Records supplied:
=== Section Start ===

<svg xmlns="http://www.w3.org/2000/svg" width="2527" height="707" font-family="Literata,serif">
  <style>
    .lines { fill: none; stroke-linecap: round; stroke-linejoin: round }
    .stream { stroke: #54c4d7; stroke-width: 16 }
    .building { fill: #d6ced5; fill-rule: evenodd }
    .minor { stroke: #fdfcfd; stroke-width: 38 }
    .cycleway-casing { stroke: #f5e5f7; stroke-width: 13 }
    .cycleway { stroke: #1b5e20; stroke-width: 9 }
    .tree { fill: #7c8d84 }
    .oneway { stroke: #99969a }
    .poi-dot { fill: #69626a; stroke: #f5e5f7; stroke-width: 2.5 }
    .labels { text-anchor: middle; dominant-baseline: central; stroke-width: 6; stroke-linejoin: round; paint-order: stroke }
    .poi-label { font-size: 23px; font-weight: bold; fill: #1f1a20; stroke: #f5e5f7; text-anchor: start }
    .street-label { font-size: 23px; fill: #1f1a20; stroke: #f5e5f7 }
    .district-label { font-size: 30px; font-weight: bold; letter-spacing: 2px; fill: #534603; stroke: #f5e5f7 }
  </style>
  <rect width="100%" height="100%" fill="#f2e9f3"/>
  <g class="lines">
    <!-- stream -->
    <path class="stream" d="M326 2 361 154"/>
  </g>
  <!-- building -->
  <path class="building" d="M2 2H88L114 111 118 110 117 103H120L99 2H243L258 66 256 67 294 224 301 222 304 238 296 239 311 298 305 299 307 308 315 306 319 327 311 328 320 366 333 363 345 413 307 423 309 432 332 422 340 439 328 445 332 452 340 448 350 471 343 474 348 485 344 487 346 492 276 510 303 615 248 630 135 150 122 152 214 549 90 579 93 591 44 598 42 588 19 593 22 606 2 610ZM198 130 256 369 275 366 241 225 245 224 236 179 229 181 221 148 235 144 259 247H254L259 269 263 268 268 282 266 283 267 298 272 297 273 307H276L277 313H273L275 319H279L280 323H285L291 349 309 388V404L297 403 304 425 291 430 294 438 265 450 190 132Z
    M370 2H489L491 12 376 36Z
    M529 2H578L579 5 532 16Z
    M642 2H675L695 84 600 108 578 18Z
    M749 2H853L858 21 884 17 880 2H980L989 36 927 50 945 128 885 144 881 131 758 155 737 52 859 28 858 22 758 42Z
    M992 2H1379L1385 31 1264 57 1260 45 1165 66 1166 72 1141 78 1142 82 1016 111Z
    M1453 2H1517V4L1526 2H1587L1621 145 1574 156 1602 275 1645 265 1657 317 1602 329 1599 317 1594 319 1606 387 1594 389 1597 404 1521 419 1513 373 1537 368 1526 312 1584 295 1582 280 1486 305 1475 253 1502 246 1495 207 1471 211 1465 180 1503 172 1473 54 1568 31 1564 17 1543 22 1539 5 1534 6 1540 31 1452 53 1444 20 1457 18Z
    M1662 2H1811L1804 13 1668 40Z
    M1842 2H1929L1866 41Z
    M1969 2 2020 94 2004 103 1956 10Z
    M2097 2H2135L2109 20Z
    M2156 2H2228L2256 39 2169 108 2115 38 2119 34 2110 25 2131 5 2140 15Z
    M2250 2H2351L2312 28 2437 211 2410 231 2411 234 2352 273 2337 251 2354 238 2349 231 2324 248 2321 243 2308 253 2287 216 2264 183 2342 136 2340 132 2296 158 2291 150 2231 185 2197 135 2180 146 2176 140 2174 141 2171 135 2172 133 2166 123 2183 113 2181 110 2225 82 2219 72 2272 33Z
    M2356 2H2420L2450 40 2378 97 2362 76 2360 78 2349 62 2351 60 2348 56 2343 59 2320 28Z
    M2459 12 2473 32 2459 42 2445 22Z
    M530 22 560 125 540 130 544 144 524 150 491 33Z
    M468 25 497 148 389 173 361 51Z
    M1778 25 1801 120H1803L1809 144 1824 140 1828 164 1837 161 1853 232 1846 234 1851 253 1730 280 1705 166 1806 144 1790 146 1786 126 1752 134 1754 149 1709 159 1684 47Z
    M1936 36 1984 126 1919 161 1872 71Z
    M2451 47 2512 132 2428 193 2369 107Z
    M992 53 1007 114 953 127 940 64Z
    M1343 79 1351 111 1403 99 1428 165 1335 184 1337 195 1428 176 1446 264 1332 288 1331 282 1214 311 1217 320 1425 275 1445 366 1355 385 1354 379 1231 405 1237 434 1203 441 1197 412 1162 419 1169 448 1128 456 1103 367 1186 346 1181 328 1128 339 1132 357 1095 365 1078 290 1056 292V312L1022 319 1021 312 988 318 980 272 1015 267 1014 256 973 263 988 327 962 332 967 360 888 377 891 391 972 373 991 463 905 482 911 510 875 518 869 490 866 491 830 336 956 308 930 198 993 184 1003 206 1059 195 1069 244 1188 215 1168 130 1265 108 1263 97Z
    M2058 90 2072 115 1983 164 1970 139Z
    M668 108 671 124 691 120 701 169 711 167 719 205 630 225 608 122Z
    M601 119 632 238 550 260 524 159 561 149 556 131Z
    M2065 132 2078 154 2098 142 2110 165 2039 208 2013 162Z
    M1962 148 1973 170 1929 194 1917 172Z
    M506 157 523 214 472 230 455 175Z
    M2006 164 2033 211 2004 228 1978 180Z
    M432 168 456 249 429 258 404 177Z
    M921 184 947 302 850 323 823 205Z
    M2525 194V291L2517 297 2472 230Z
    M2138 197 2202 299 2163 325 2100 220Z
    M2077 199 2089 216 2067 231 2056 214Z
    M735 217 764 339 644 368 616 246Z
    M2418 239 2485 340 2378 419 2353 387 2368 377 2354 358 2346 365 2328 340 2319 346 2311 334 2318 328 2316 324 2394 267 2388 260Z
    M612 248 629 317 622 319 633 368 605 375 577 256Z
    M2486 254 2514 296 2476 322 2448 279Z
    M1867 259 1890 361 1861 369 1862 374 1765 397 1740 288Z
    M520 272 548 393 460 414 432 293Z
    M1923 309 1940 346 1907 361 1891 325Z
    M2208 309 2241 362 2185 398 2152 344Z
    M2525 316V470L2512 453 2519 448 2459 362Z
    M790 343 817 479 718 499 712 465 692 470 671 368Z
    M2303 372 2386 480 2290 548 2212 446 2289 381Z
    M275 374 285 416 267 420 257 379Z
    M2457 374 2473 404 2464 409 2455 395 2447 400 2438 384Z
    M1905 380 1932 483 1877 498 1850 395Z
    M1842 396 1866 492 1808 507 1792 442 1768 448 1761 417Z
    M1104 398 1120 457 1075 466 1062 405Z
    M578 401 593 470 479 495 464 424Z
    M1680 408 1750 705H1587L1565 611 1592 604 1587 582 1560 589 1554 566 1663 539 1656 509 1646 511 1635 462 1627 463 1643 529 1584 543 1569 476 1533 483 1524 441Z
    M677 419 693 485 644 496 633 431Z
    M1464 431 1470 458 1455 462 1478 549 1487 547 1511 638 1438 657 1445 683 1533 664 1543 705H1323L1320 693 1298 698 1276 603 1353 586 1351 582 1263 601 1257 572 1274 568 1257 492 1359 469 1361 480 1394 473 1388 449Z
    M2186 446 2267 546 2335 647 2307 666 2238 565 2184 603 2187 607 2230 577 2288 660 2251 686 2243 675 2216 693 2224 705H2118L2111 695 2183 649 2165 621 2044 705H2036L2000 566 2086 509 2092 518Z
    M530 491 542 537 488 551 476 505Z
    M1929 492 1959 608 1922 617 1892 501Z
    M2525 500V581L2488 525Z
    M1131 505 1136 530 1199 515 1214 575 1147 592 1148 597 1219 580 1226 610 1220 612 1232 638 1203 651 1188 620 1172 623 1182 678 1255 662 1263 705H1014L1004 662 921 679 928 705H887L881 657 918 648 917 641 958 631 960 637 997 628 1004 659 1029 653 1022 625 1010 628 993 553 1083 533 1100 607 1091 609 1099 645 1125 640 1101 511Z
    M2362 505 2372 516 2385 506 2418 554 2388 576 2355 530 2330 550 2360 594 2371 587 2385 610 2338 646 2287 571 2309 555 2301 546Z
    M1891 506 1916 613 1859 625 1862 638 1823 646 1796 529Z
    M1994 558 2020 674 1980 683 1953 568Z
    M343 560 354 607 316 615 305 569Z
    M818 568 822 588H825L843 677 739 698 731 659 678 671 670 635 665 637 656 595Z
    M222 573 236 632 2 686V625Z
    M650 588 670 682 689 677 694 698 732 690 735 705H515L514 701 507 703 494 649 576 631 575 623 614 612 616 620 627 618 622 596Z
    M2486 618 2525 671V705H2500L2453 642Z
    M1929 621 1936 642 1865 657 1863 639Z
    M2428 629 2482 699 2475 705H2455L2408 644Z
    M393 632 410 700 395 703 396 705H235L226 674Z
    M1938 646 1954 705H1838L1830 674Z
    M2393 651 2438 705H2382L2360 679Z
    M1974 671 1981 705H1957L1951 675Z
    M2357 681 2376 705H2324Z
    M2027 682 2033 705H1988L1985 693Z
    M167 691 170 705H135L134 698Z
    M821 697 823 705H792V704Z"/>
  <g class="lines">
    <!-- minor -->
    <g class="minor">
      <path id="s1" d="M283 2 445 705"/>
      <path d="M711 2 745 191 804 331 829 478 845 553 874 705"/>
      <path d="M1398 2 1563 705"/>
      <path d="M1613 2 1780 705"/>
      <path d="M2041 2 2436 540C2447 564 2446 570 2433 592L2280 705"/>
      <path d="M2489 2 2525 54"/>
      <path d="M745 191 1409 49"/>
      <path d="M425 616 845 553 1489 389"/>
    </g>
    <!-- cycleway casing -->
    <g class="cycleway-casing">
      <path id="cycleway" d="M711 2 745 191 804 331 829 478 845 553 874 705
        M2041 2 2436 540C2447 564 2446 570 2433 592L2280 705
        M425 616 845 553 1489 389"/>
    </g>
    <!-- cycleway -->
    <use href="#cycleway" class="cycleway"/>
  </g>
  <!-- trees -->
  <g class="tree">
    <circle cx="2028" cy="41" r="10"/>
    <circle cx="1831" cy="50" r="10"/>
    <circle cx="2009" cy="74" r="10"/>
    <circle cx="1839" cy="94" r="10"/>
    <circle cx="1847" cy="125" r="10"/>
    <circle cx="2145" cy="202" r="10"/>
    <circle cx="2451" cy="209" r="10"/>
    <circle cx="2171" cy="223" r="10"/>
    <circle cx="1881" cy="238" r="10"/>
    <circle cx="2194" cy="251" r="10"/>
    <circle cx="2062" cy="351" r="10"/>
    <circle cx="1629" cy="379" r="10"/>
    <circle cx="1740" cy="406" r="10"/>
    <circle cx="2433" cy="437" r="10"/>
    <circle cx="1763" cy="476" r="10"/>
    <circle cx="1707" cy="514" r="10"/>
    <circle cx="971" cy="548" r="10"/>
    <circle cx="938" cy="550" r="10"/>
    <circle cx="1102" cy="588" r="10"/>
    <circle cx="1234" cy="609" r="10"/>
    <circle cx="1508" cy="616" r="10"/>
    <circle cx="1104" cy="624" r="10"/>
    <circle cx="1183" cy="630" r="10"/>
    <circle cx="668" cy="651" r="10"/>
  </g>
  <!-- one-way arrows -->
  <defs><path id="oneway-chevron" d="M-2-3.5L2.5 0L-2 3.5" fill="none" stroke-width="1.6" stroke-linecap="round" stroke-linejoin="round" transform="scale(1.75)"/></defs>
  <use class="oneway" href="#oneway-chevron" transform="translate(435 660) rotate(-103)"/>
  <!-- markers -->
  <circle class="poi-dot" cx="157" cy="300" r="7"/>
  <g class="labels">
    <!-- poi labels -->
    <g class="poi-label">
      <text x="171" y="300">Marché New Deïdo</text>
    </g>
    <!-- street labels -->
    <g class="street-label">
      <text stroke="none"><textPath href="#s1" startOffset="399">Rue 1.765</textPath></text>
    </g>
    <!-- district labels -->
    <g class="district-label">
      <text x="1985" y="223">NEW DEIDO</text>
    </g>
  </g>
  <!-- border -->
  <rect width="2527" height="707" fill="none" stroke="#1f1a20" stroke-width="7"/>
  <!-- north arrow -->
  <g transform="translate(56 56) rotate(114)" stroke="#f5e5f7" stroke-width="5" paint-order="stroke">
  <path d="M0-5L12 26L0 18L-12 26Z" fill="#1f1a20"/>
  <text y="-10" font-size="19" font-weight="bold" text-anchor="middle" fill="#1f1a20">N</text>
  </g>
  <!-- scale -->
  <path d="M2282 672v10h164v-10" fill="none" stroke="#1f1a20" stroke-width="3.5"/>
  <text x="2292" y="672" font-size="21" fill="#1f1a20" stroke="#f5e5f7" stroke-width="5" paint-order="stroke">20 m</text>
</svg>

=== Section End ===

Goal of the exercise: Among the entries above, find the line with "#d6ced5; fill-rule: evenodd" and the line with "M992 2H1379L1385 31"; give again exactly these two lines and all lines between them.

Finished exercise:
    .building { fill: #d6ced5; fill-rule: evenodd }
    .minor { stroke: #fdfcfd; stroke-width: 38 }
    .cycleway-casing { stroke: #f5e5f7; stroke-width: 13 }
    .cycleway { stroke: #1b5e20; stroke-width: 9 }
    .tree { fill: #7c8d84 }
    .oneway { stroke: #99969a }
    .poi-dot { fill: #69626a; stroke: #f5e5f7; stroke-width: 2.5 }
    .labels { text-anchor: middle; dominant-baseline: central; stroke-width: 6; stroke-linejoin: round; paint-order: stroke }
    .poi-label { font-size: 23px; font-weight: bold; fill: #1f1a20; stroke: #f5e5f7; text-anchor: start }
    .street-label { font-size: 23px; fill: #1f1a20; stroke: #f5e5f7 }
    .district-label { font-size: 30px; font-weight: bold; letter-spacing: 2px; fill: #534603; stroke: #f5e5f7 }
  </style>
  <rect width="100%" height="100%" fill="#f2e9f3"/>
  <g class="lines">
    <!-- stream -->
    <path class="stream" d="M326 2 361 154"/>
  </g>
  <!-- building -->
  <path class="building" d="M2 2H88L114 111 118 110 117 103H120L99 2H243L258 66 256 67 294 224 301 222 304 238 296 239 311 298 305 299 307 308 315 306 319 327 311 328 320 366 333 363 345 413 307 423 309 432 332 422 340 439 328 445 332 452 340 448 350 471 343 474 348 485 344 487 346 492 276 510 303 615 248 630 135 150 122 152 214 549 90 579 93 591 44 598 42 588 19 593 22 606 2 610ZM198 130 256 369 275 366 241 225 245 224 236 179 229 181 221 148 235 144 259 247H254L259 269 263 268 268 282 266 283 267 298 272 297 273 307H276L277 313H273L275 319H279L280 323H285L291 349 309 388V404L297 403 304 425 291 430 294 438 265 450 190 132Z
    M370 2H489L491 12 376 36Z
    M529 2H578L579 5 532 16Z
    M642 2H675L695 84 600 108 578 18Z
    M749 2H853L858 21 884 17 880 2H980L989 36 927 50 945 128 885 144 881 131 758 155 737 52 859 28 858 22 758 42Z
    M992 2H1379L1385 31 1264 57 1260 45 1165 66 1166 72 1141 78 1142 82 1016 111Z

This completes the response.